DEAR MIKE: I am a junior in high school and I believe should be having a good time playing sports, doing schoolwork, socializing and just enjoying my high school years. The problem is for the last year I feel like I have inherited an instant family, which I am expected to support and bring up.

The problem started a year ago when my mother and father split up; my mother moved to the other side of the country. My father on the other hand has turned into an alcoholic, has lost his job and seems to be in a giant depression. I have been left to fend for my 12-year-old brother and myself, which is now starting to include the financial side also because my father brings in no money what so ever. My part-time job at the local pizza parlor has had to turn to full-time and I have also had to take up another job delivering newspapers before I go to school just so we can eat and pay the rent. My mother sends us about $200.00, which helps us a little, but my father seems to drink that away in good fashion.

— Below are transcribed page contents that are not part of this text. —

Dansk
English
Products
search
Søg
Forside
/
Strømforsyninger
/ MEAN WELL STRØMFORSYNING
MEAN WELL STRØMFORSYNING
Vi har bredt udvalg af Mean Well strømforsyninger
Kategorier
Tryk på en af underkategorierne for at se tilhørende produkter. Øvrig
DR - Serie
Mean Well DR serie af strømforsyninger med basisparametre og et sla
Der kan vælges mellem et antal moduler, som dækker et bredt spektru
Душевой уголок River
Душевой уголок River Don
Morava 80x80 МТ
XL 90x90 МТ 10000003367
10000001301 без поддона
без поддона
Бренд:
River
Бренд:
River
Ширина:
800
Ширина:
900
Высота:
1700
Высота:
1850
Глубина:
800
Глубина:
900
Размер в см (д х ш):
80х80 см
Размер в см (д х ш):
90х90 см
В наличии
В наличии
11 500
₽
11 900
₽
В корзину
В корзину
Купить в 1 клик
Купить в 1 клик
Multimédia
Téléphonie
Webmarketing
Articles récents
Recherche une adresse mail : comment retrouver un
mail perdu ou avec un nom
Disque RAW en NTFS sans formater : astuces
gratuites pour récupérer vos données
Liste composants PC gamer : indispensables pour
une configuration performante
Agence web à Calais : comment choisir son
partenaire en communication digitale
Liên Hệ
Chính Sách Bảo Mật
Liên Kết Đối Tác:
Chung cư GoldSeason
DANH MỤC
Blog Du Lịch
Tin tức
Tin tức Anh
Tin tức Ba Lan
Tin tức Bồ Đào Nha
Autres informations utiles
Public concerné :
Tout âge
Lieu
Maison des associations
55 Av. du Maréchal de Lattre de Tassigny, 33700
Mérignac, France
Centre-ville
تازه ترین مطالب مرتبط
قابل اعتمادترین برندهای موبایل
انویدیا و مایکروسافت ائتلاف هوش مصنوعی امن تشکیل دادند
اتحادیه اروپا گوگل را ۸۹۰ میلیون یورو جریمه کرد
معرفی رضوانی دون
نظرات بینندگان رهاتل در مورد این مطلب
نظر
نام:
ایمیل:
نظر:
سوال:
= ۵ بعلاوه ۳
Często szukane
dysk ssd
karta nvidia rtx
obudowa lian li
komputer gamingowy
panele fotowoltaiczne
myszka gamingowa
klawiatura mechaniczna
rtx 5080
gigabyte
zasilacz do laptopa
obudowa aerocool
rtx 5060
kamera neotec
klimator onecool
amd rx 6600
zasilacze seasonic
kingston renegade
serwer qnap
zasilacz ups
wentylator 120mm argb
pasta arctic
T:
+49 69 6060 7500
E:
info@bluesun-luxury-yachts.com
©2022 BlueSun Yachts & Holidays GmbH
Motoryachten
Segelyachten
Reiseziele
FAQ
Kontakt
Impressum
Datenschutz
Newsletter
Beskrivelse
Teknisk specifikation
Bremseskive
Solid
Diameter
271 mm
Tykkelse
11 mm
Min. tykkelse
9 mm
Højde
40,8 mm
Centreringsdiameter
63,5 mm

I am angry because I had plans to go to college and study mechanical engineering; however, now my grades have slipped so much that I will be lucky to get out of high school. My younger brother on the other hand is starting to get himself into trouble at school and he is hanging around with the wrong crowd. This is mainly due to no supervision from my father and I am working so much I can't do anything about it.

I know I am probably sounding selfish complaining about all this but it just does not seem fair; my brother and I did not ask for this. Do you think I am out of line being angry at this situation? I just don't know what to do anymore. -- Kevin

DEAR KEVIN: The short answer to your question is, no I don't think you are out of line being angry at your situation. You have been left with a situation that would be overwhelming for a mature well-established adult, let alone a teenage high school boy. The manner in which you have reacted so far shows that you are mature well beyond your years. For a year you have acted like the parent in the family which your father and mother both have abandoned their responsibilities.

Our anger tends to build up in situations and then comes out when things like frustration, disappointment, confusion, annoyance impatience and hurt trigger it. It sounds to me like your triggers here have been frustration and disappointment in the way your parents have reacted to the situation, which in reality is their doing -- not you and your brothers.

The first thing I would suggest is that you speak to your counselor at school and let her know what is going on;, she is a mandate reporter and will be obligated to call the Department of Children and Families. Once that is done they will come into the home and see what types of services that can be provided to help the situation, like help with finances, possibly getting help for your father with his drinking problem, and all sorts of services.

You should be entitled to enjoy your high school years and not have to worry about bringing up a family. Helping out is one thing but having the entire burden thrust on you is not right.